Nevertheless, Lloyd-Jones also concludes that going through spiritual depression, including feeling miserable and wretched, is necessary for the Christian.  He says, “You must be made miserable before you can know true Christian joy” (p. 28).  He calls the experience of this misery or despair “the essential preliminary to joy” (p. 28).

It is said that when John Calvin was dying, while in a moment of intense suffering, he said:  “Thou bruisest me, O Lord, but it amply sufficeth me, that it is thy hand” (as in Bridges, Ecclesiastes, p. 41).

I don’t know why Solomon fell into this slough of despond.  His life line out of his despair seems to have come when he sat down to do something as mundane as eating a meal and it struck him, “This also I saw that it was from the hand of God” (Ecclesiastes 2:24b).

He came to understand:  Yes, my labor is and would be meaningless apart from Christ.  But my life is made meaningful because of Christ.

At the close of each message in the Ecclesiastes sermon series, I have been trying to find some fitting parallel to the New Testament. The one that came to mind to place alongside this passage were these words from Jesus recorded in Matthew:

Matthew 11:28 Come unto me, all ye that labour and are heavy laden, and I will give you rest. 29 Take my yoke upon you, and learn of me; for I am meek and lowly in heart: and ye shall find rest unto your souls. 30 For my yoke is easy, and my burden is light.


Grace and peace, Pastor Jeff Riddle

Tuesday, February 12, 2013

Evangelism Series (Part Nine): Lloyd-Jones on the Office of Evangelist


Here’s a follow up to my recent post in the Evangelism Series on the office of evangelist:

In his exposition of Ephesians 4:11, D. Martyn Lloyd-Jones reaches a similar conclusion (from Christian Unity:  An Exposition of Ephesians 4:1 to 16 [Baker Books, 1980]):

If any are surprised that I place the evangelist and his office in the same extraordinary and temporary category as the apostles and prophets, the probability is that they are thinking of an evangelist in terms of the modern use of the term.  This is something essentially different from its use in the New Testament, where we are not told much about the evangelists.  Philip, who is mentioned in the eighth chapter of the Book of Acts, was an evangelist.  He is mentioned again in the twenty-first chapter.  It is quite clear also that Timothy and Titus are evangelists.  The Apostle Paul reminds Paul to do the work of an evangelist.  It seems clear from these references that an evangelist was a very special man who was in close association with the apostles….  The evangelist is a man who had been given special ability and power to make known, and to expound, the facts of the Gospel.  Generally, he was a man appointed by the apostles themselves, and can be described as a kind of understudy to the apostles.  He was one sent by the apostles to do a given work.  Sometimes he was sent ahead of the apostles, as Philip was sent to Samaria, but generally, he followed the apostles…..

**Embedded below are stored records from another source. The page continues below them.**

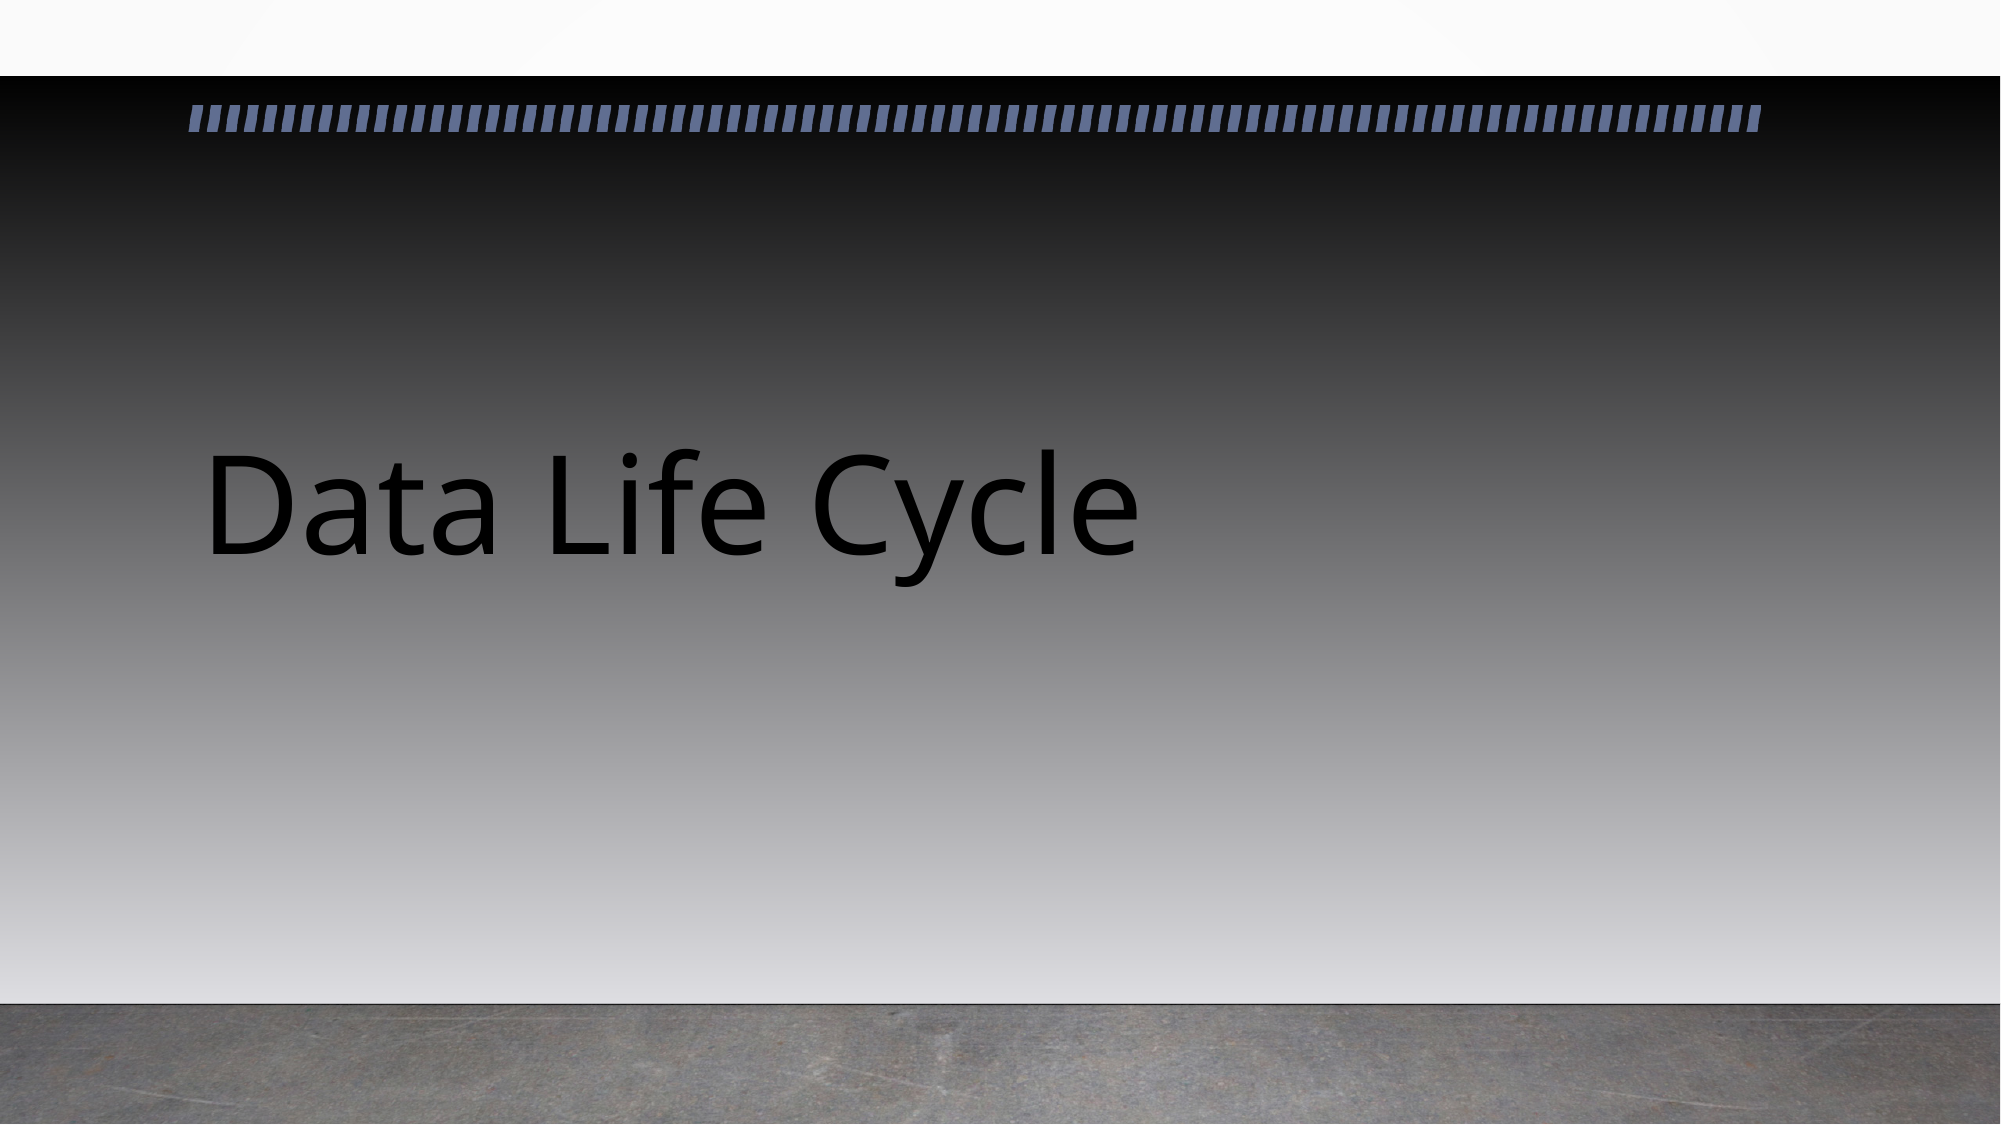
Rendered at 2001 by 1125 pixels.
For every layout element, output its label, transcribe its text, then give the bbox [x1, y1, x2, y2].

title Data Life Cycle [185, 155, 1602, 585]
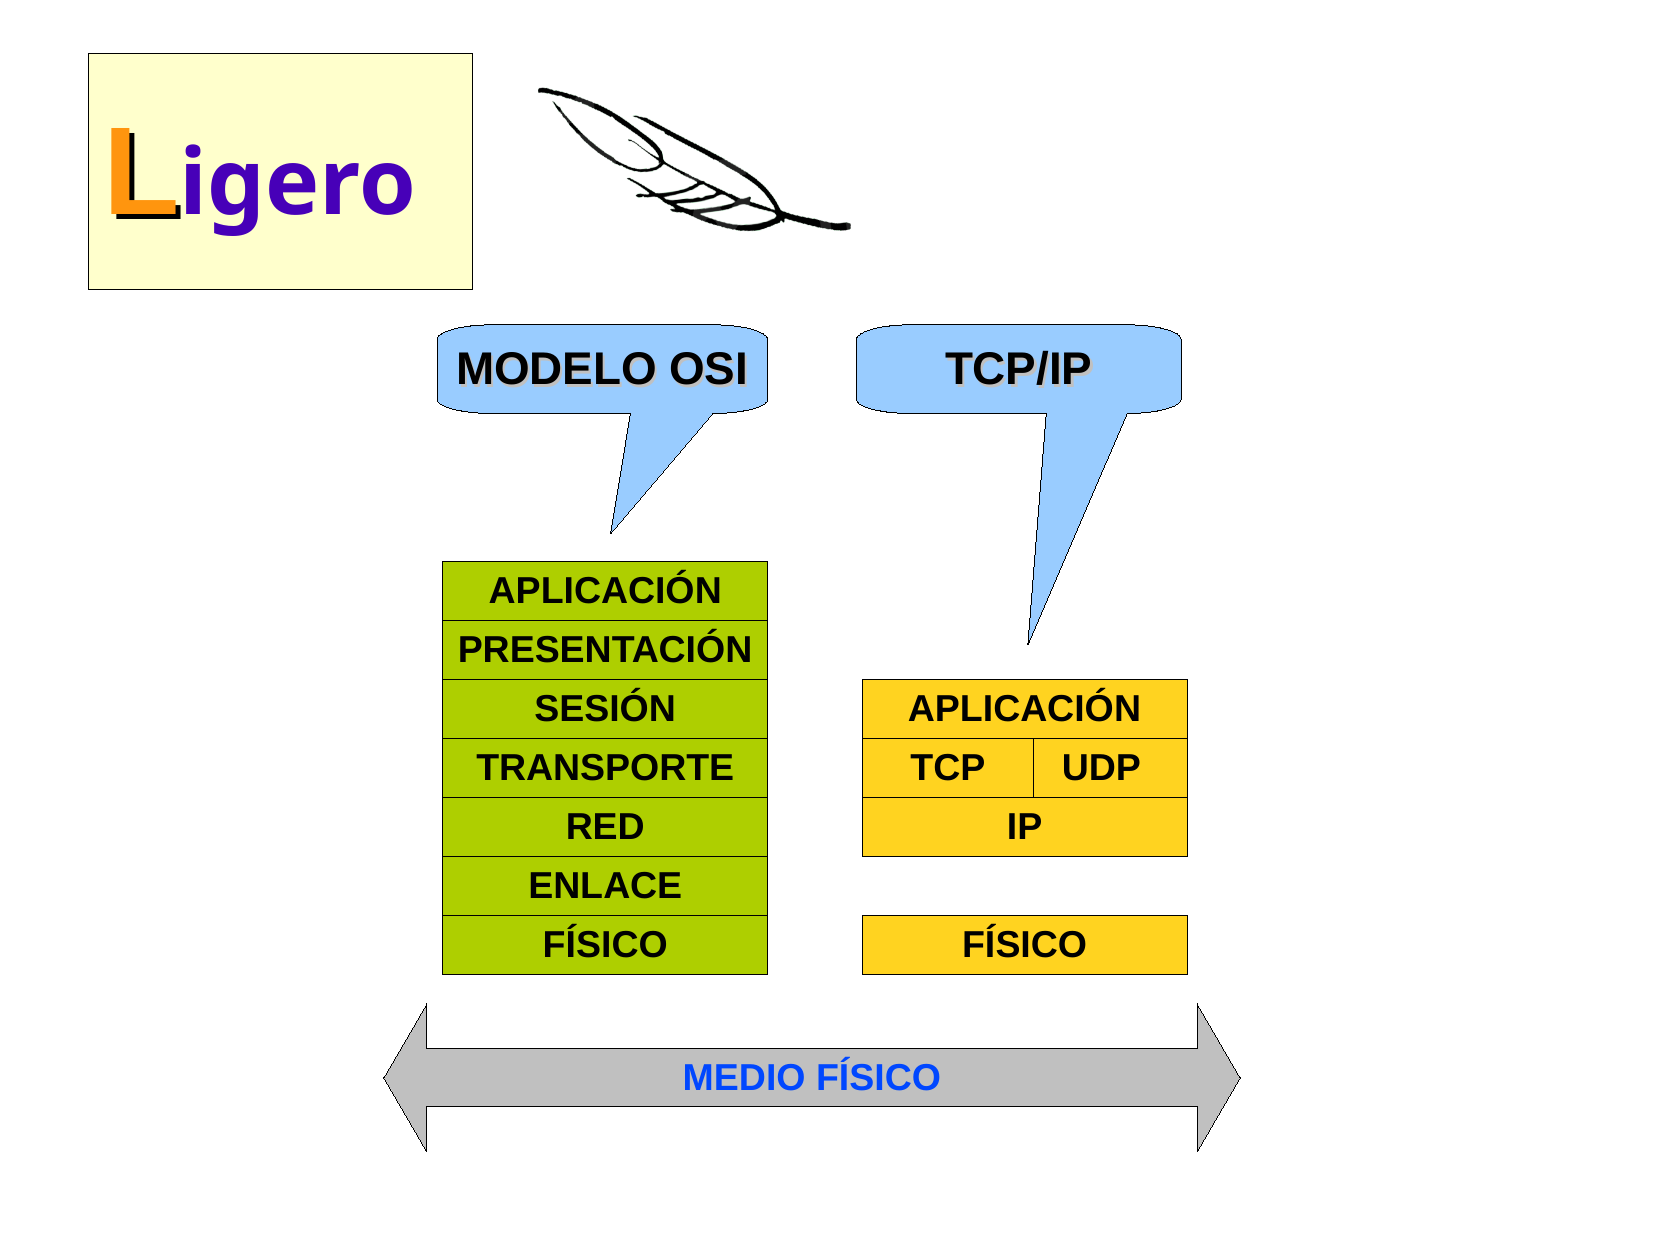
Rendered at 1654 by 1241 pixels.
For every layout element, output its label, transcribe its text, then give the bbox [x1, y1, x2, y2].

text_box TCP [862, 738, 1034, 797]
picture [531, 36, 857, 296]
text_box IP [862, 797, 1188, 857]
text_box FÍSICO [862, 915, 1188, 975]
text_box TRANSPORTE [442, 738, 768, 797]
text_box MEDIO FÍSICO [383, 1003, 1241, 1152]
text_box SESIÓN [442, 679, 768, 738]
text_box APLICACIÓN [862, 679, 1188, 738]
text_box MODELO OSI [437, 324, 768, 534]
text_box APLICACIÓN [442, 561, 768, 620]
text_box UDP [1034, 738, 1188, 797]
text_box TCP/IP [856, 324, 1182, 645]
text_box ENLACE [442, 856, 768, 915]
text_box PRESENTACIÓN [442, 620, 768, 679]
text_box FÍSICO [442, 915, 768, 975]
text_box RED [442, 797, 768, 856]
text_box Ligero [88, 53, 473, 290]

This does not mean that there have not been men since then, and in the Church today, who are given a special call to preach the Gospel in a particular way and manner, but strictly speaking they are not evangelists in the New Testament sense of the word.  It would be better to call them ‘exhorters’, as they were called at the time of the evangelical awakening of the eighteenth century (pp. 191-192).